У Фомки глаза помутнели, в красноту его ударило. Тимка, этот и вовсе носом клюет, что говорит, и сам не помнит. Фомка схватил вилку да спьяна-то по черенище в стол воткнул. На жизнь стал жаловаться, другим завидовать: много получают да хорошо живут.
— А ты что скоро денежки прожил? — Захар вдруг и спрашивает Фомку.
— Какие?
— Какие, какие… а приказчика в Березках угрохал, помнишь?.. След-то к Филареткиному дому подвел? Забыл?.. Собирается Филарет все бумаги заново поднять.
Застыл оловянный глаз, у Фомки.
— Не я. Филаретка сам его стукнул.
— Не знаю, который из вас врет. Филаретка — ведаешь ли, где сейчас? Вон, за оврагом, за моим двором живет. У меня работал, да вытурил я его. Зряшный человек, болтливый. На всех торжках, с кем ни встречается, все тебя клянет: «Фомка — вор, Фомка — разбойник, короб по дорогам для видимости таскает, промышляет другим». Это-то ладно. «Я, — говорит, — жив не помирюсь, чтобы Фомке не отквитать, залажу его на вечно поселенье. Вот еще немного денег поднакоплю, все бумаги заново подыму. У меня, — говорит, — и свидетели есть». Он такой — что скажет, то и будет. Ты, Фома, пока не поздно, подавайсь братец, в другое место. Он тебе житья не даст. Плевый человек, а в яму ни за что, ни про что спихнет. Мое дело сторона, а я бы, кажется, тысячи не пожалел, кабы нашлась добрая душа да эту траву из поля выбросила.

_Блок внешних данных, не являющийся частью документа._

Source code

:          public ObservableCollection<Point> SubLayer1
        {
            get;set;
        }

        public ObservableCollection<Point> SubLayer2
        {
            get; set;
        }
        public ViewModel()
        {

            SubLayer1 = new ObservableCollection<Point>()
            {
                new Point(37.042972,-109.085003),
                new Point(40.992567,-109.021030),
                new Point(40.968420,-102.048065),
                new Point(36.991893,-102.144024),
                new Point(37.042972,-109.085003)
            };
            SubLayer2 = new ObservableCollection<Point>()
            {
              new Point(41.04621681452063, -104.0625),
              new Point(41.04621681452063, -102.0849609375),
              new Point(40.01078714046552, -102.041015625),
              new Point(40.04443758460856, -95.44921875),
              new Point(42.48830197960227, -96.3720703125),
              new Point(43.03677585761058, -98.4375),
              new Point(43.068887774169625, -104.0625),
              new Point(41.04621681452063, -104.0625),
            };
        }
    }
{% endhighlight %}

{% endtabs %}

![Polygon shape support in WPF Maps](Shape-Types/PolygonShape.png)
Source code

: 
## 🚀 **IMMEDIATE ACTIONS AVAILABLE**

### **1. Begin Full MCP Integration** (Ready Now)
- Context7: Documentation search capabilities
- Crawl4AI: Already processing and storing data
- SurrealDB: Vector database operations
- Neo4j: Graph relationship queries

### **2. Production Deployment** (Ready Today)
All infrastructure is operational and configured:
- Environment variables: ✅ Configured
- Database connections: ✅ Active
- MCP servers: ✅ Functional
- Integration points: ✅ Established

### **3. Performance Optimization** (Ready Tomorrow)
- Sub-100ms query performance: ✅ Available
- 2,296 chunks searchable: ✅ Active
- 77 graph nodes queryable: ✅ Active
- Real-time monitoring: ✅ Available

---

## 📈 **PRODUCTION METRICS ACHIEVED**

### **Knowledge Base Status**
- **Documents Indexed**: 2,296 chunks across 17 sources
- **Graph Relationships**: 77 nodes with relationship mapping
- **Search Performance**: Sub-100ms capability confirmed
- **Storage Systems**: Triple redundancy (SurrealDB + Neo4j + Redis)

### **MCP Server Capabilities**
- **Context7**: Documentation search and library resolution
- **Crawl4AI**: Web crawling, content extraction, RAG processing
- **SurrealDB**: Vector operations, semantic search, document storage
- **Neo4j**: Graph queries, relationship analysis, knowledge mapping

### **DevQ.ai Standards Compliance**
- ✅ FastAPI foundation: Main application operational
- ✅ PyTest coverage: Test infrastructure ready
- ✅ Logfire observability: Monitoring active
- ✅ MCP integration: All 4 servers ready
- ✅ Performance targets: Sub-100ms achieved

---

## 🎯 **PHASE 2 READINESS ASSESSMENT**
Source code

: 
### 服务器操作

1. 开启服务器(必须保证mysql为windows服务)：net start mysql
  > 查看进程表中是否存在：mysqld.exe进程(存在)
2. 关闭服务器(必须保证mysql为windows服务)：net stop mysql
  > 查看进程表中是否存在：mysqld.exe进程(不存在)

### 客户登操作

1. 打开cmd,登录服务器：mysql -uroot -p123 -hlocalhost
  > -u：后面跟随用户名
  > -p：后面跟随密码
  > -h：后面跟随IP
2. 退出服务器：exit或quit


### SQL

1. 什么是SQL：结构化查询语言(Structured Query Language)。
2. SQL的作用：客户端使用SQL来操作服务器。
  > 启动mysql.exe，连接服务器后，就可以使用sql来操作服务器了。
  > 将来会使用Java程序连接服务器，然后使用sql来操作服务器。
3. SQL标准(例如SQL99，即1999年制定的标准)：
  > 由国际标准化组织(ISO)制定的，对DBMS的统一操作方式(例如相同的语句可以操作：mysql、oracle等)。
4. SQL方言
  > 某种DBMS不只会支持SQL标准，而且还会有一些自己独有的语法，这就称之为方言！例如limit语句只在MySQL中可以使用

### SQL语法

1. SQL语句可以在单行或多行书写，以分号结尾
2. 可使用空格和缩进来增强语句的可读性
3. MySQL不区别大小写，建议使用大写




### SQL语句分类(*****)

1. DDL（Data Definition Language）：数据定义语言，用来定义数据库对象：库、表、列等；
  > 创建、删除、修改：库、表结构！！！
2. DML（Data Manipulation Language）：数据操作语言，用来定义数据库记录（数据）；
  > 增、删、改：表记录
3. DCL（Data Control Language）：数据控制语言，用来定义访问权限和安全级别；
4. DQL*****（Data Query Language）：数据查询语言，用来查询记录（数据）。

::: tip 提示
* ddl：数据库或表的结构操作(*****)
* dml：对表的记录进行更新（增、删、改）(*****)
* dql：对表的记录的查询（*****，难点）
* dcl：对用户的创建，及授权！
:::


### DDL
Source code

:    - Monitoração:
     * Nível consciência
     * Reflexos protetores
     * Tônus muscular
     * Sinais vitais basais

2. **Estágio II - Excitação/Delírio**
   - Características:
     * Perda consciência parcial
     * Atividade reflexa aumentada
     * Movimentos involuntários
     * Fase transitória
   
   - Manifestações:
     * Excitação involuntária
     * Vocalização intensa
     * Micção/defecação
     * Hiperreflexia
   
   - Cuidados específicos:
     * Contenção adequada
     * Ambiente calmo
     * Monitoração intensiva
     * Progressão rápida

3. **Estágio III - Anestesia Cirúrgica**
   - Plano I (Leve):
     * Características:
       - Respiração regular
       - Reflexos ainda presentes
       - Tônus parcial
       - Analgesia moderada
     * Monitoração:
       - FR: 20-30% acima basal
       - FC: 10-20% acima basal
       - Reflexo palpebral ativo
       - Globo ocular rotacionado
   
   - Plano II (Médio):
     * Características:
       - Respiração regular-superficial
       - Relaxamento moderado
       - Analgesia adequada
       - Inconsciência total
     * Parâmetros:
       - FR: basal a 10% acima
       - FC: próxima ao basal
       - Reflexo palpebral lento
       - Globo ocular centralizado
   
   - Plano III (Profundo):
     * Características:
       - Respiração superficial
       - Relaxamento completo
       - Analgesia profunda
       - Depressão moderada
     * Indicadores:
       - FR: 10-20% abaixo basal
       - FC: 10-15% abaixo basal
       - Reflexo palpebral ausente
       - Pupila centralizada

Словно масла в огонь Захарка плеснул. Стукнул Фомка рыжим кулаком по столу.
— Выбросим! — зубами заскрипел. И Тимку к тому же клонит: сходить, тюкнуть — и концы в воду!
Захарка наворачивает и наворачивает:
— Так, так, а то как же. Один в мурье-то живет. И ночь — лучше быть нельзя. А итти всего два, шага, через овраг.
Ассигнаций горсть на стол кладет.
— Убирай в сумку, пойдем. — У стола Тимка, мыслете ногами пишет, язык у него заплетается, зовет — пойдем, — а куда, и сам путем не знает.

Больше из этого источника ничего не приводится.